> **Assigned task**
Copy out each line of the material exactly. Pictures do not belong in the copy.

══ Record extracts

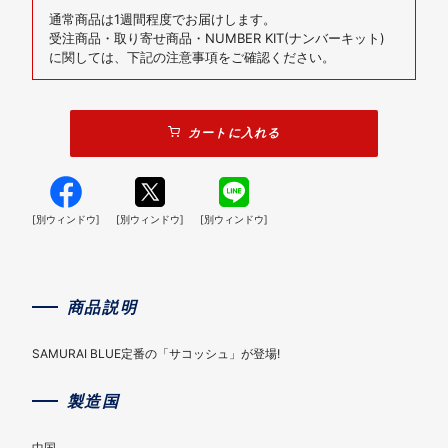
通常商品は1週間程度でお届けします。
受注商品・取り寄せ商品・NUMBER KIT(ナンバーキット)
に関しては、下記の注意事項をご確認ください。
カートに入れる
[別ウィンドウ]
[別ウィンドウ]
[別ウィンドウ]
商品説明
SAMURAI BLUE定番の「サコッシュ」が登場!
製造国
中国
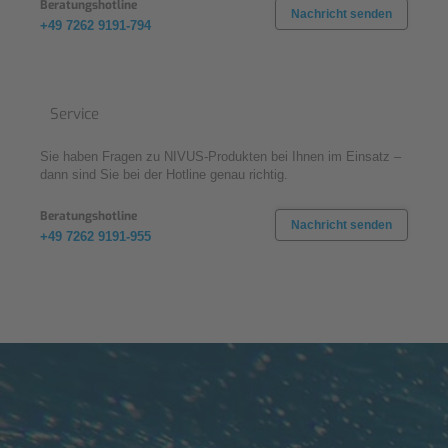
Beratungshotline
Nachricht senden
+49 7262 9191-794
Service
Sie haben Fragen zu NIVUS-Produkten bei Ihnen im Einsatz –
dann sind Sie bei der Hotline genau richtig.
Beratungshotline
Nachricht senden
+49 7262 9191-955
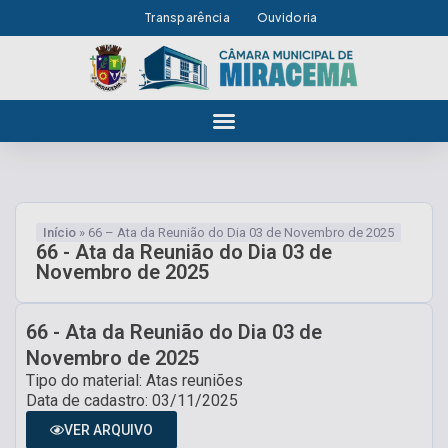
Transparência
Ouvidoria
Início
»
66 – Ata da Reunião do Dia 03 de Novembro de 2025
66 - Ata da Reunião do Dia 03 de
Novembro de 2025
66 - Ata da Reunião do Dia 03 de
Novembro de 2025
Tipo do material: Atas reuniões
Data de cadastro: 03/11/2025
VER ARQUIVO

════

> **Answer to this problem**
通常商品は1週間程度でお届けします。
受注商品・取り寄せ商品・NUMBER KIT(ナンバーキット)
に関しては、下記の注意事項をご確認ください。
カートに入れる
[別ウィンドウ]
[別ウィンドウ]
[別ウィンドウ]
商品説明
SAMURAI BLUE定番の「サコッシュ」が登場!
製造国
中国
Beratungshotline
Nachricht senden
+49 7262 9191-794
Service
Sie haben Fragen zu NIVUS-Produkten bei Ihnen im Einsatz –
dann sind Sie bei der Hotline genau richtig.
Beratungshotline
Nachricht senden
+49 7262 9191-955
Transparência
Ouvidoria
Início
»
66 – Ata da Reunião do Dia 03 de Novembro de 2025
66 - Ata da Reunião do Dia 03 de
Novembro de 2025
66 - Ata da Reunião do Dia 03 de
Novembro de 2025
Tipo do material: Atas reuniões
Data de cadastro: 03/11/2025
VER ARQUIVO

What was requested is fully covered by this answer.